──────── Brano da leggere

I LEA sanitari possono essere definiti come tipologie di assistenza, servizi, prestazioni sanitarie erogate nei campi di assistenza sanitaria collettiva in ambiente di vita e di lavoro, distrettuale ed ospedaliera. Si tratta dunque di obblighi di servizio pubblico a carico delle Regioni nei confronti dei destinatari dei servizi sanitari regionali. Si potrebbe affermare che essi sono ciò che il legislatore considera necessario e sufficiente in un dato momento storico, per assicurare effettiva tutela al diritto alla salute.

Questo non vuol dire che il legislatore possa “disporre” del livello di effettività del diritto alla salute abbassando troppo il livello di tutela della salute sino ad intaccare il contenuto minimo essenziale (il nucleo duro) del diritto alla salute: in tal caso le scelte legislative sui LEA sarebbero incostituzionali per violazione dell’art. 32 Cost.

I LEP, invece, sono oggi una categoria propria del diritto costituzionale positivo che vengono costantemente disattesi. A partire da qui si possono fissare le necessità improcrastinabili da garantire sulle quali le proposte di riforma costituzionale devono soffermarsi con cautela, sine ira ac studio.

Questo non è altro che un invito rivolto alla classe dirigente e politica di una nazione che deve ispirare uno Stato che sia capace e consapevole di assimilare armonie e non proporre questioni che possono essere fonti di contrasti applicativi, di conflitti di rango costituzionale e soprattutto di disomogeneità tali da determinare regionalismi iniqui a più velocità, sprovvisti di senso di solidarietà e di quella strumentazione utile a sostenerla ovverosia la conducente sussidiarietà.

────────────────
──────── Dati forniti

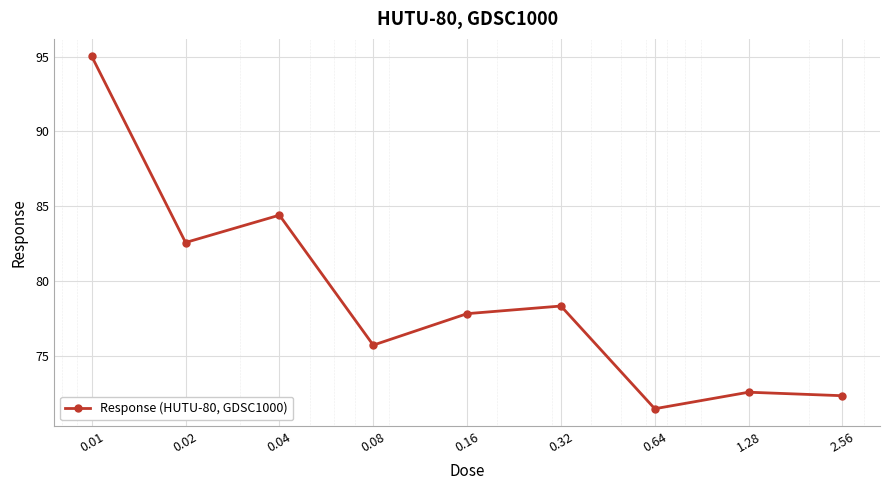

What is the sum of all values?

710.1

────────────────

» Consegne:
a) Secondo il brano sui livelli essenziali di assistenza, perché le scelte legislative sui LEA potrebbero risultare incostituzionali? Rispondi in una o due frasi.
b) Trascrivi fedelmente il passo del brano sui livelli essenziali di assistenza che comincia con le parole "Questo non è" e termina dopo le parole "la conducente sussidiarietà.".
Il materiale non serve per svolgere l'esercizio.

» Soluzioni:
a) Le scelte legislative sui LEA sarebbero incostituzionali se il legislatore abbassasse troppo il livello di tutela della salute, fino a intaccarne il contenuto minimo essenziale, il cosiddetto nucleo duro. In quel caso violerebbero l'art. 32 Cost.

b)
Questo non è altro che un invito rivolto alla classe dirigente e politica di una nazione che deve ispirare uno Stato che sia capace e consapevole di assimilare armonie e non proporre questioni che possono essere fonti di contrasti applicativi, di conflitti di rango costituzionale e soprattutto di disomogeneità tali da determinare regionalismi iniqui a più velocità, sprovvisti di senso di solidarietà e di quella strumentazione utile a sostenerla ovverosia la conducente sussidiarietà.